The study warns that Germany’s hydrogen demand is likely to fall below official forecasts, increasing the risk of costly overinvestment in pipelines and related infrastructure. IEEFA estimates that failing to meet projected demand levels could require around €45 billion in additional public funding by 2055, equivalent to roughly €1,000 per German taxpayer.

Germany currently has one of Europe’s most ambitious hydrogen strategies, with plans for the fuel to play a major role across industry, heating, transport and power generation. However, the report argues that official outlooks underestimate the impact that electrification and cheaper alternatives could have in limiting future hydrogen consumption.

Institute for Energy Economics and Financial Analysis expects Germany’s hydrogen demand in 2045 to sit at or below the lower end of official scenario ranges.

Alasdair Docherty, sustainable finance analyst at IEEFA and co-author of the report, said the issue is particularly significant because Germany’s hydrogen network financing model assumes demand will grow fast enough for users to repay infrastructure costs over time.

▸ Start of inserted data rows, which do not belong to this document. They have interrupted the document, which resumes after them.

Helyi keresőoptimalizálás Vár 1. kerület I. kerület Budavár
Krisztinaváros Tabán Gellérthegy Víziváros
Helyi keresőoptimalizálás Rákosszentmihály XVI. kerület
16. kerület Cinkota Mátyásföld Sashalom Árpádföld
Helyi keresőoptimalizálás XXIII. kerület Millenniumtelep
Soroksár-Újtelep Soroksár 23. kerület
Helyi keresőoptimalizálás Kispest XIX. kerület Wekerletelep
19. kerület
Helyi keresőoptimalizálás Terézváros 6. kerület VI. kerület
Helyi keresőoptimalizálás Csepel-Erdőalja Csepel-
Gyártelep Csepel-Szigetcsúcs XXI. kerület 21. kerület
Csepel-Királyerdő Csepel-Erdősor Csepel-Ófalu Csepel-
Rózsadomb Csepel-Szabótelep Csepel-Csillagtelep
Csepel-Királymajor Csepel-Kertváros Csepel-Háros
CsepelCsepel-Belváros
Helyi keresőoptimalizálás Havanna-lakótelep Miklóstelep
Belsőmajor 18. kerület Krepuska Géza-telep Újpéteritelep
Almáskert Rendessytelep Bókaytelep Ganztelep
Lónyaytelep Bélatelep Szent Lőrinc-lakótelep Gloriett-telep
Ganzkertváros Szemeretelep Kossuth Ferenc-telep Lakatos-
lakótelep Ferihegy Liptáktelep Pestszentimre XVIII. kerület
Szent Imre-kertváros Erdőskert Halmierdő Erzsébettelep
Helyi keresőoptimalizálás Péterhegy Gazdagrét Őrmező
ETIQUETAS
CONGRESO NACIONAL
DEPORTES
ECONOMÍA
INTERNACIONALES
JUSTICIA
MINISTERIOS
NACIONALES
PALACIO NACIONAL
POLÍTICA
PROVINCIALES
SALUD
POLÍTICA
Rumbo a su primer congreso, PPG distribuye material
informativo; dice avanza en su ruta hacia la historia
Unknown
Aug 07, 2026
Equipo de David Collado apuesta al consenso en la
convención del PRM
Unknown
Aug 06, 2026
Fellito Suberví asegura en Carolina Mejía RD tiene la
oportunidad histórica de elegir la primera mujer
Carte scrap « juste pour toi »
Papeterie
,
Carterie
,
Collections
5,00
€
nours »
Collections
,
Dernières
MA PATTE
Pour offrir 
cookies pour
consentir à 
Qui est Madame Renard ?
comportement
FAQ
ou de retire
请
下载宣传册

“If that demand fails to materialise, taxpayers will be on the hook,” Docherty said.

The report estimates that a limited-demand scenario alone could leave German taxpayers responsible for at least €34.7 billion in pipeline-related costs by 2055. It also warns that weaker-than-expected hydrogen uptake would increase spending on hydrogen-ready power plants and extend reliance on liquefied natural gas (LNG) terminals.

The analysis further highlights concerns over Germany’s recent policy shift towards blue hydrogen — produced from natural gas combined with carbon capture and storage (CCS). Germany’s Hydrogen Acceleration Act, approved by parliament in February 2026, classifies blue hydrogen projects as being in the “overriding public interest”.

According to Docherty, a stronger reliance on blue hydrogen could deepen Germany’s exposure to volatile global gas markets while requiring additional carbon dioxide pipeline infrastructure.

“A pivot to blue hydrogen would add a network of costly carbon dioxide pipelines and re-entrench Germany’s dependence on volatile global gas markets, threatening long-term energy security and industrial competitiveness,” he said.

“Blue hydrogen is an expensive way to sacrifice energy independence.”

IEEFA recommends that Germany align future hydrogen infrastructure investments with confirmed demand and supply commitments rather than relying on optimistic growth assumptions. The organisation also suggests that importing hydrogen derivatives for specific industrial applications could reduce the need for a large-scale domestic hydrogen pipeline network.

In addition, the report argues that coordinating hydrogen investments with the gradual phaseout of support for LNG terminals would help avoid the risk of financing two overlapping energy systems facing the same demand uncertainty.

“It is better to recognise infrastructure risk early than to justify an oversized network by artificially propping up demand at indefinite taxpayer expense,” Docherty added.